Novelist and poet Jesse Ball's The Repeat Room is a Kafkaesque descent into a legal system based on an experimental program that allows one juror to have an immersive experience of the defendant's life. Abel, a low-class worker in a near-future society with a strict caste system, has been selected to be the juror to experience the life of a man charged with murder. As he is shuffled through a cold, bureaucratic selection process, he also shares a few glimpses into his own alienated life.
Once in the repeat room, however, he is plunged into the suffocating abuse his defendant suffered, and the obsessive sexual relationship that resulted. While Abel was told that the decision would be simple once he spent time in the repeat room, the reader is left to endure the defendant's twisted and horrifying life alongside Abel, only to wonder what kind of "judgment" could possibly come from such a mess and its shocking conclusion.
The contrast between the first and second halves of Ball's mesmerizing novel is stark and effective. In part one, Abel's journey is a labyrinthine yet precise one, carried out with bewildering and often darkly funny exactitude. Ball perfectly captures this uneasy balance with his arresting and yet slightly off-kilter prose. For example, upon seeing the defendant for the first time through a one-way glass, the narrator notes how "The man in the room was apologizing for being tired. Somehow this was the wrong thing to say, and the tenor of things got worse. They asked him to go and face the wall and he did so. He went to the mirror and stood. His face was very close to Abel's, but the man could only see himself." The somewhat procedural nature of this opening section underlines the absurdity of its supposedly perfected system, as well as any individual's inability to correctly perform the roles it expects.
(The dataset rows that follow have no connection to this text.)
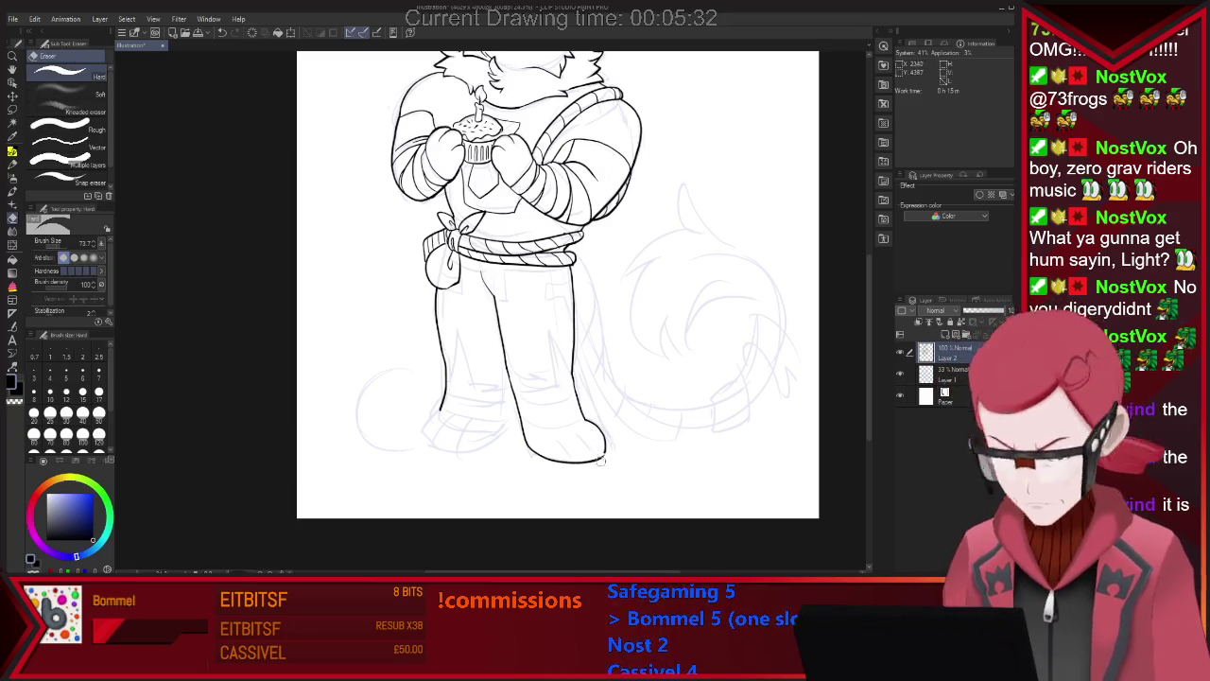
key(p)
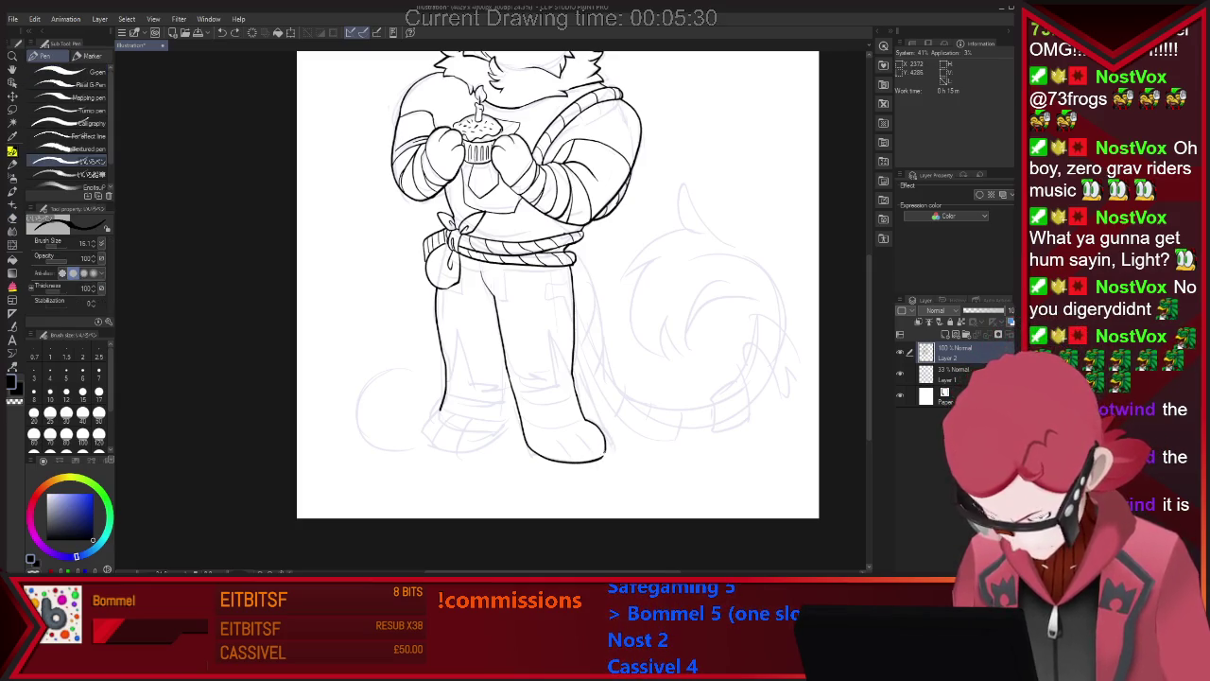
drag(560, 441, 568, 460)
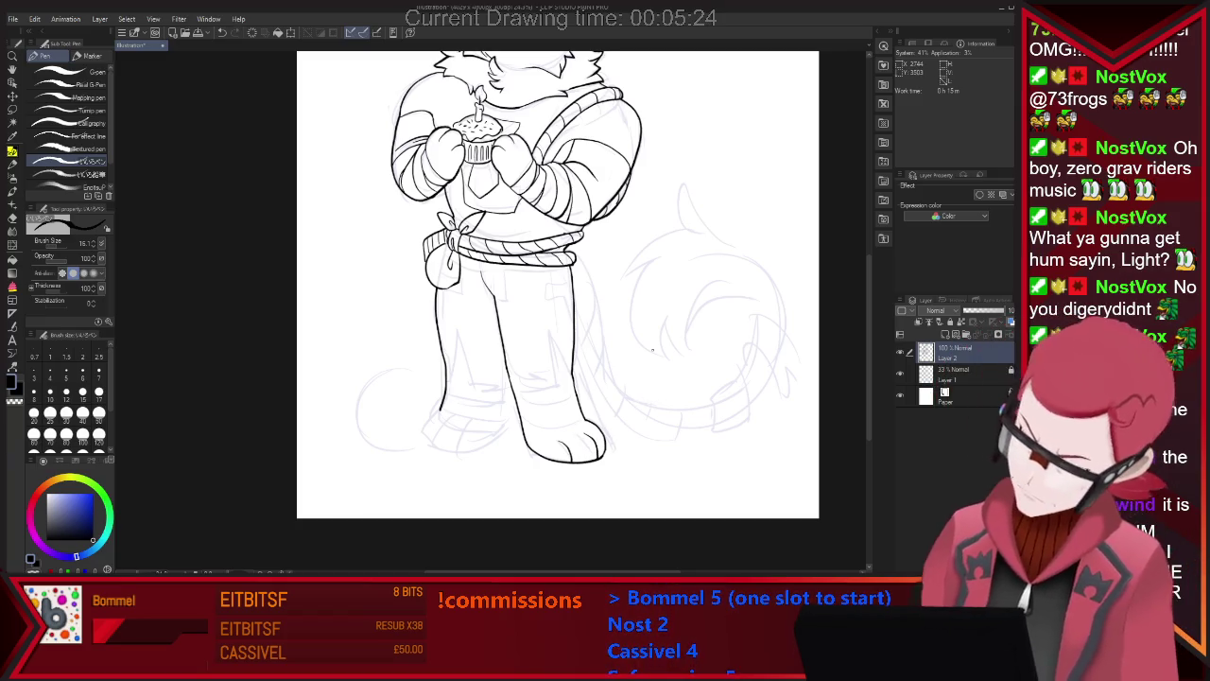
mouse_move(439, 408)
mouse_down()
mouse_move(427, 438)
mouse_move(463, 451)
mouse_move(506, 427)
mouse_up()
While the novel's second half takes up this same idea, it does so in a startlingly different fashion, sweeping readers up in a dizzying internal monologue that is as horrifyingly inescapable as it is propulsive. As the narrative zooms in on one actor within this world's uncannily familiar structure, it becomes hard to distinguish between the horrors of one man's family and the sins of a larger society. But it also becomes blindingly clear that no one is innocent in a system where a man like this can be found guilty. --Alice Martin, freelance writer and editor
Shelf Talker: Jesse Ball's The Repeat Room is a fast-paced tilt-a-whirl of a social commentary absurdist novel, with insights that will leave readers feeling complicit.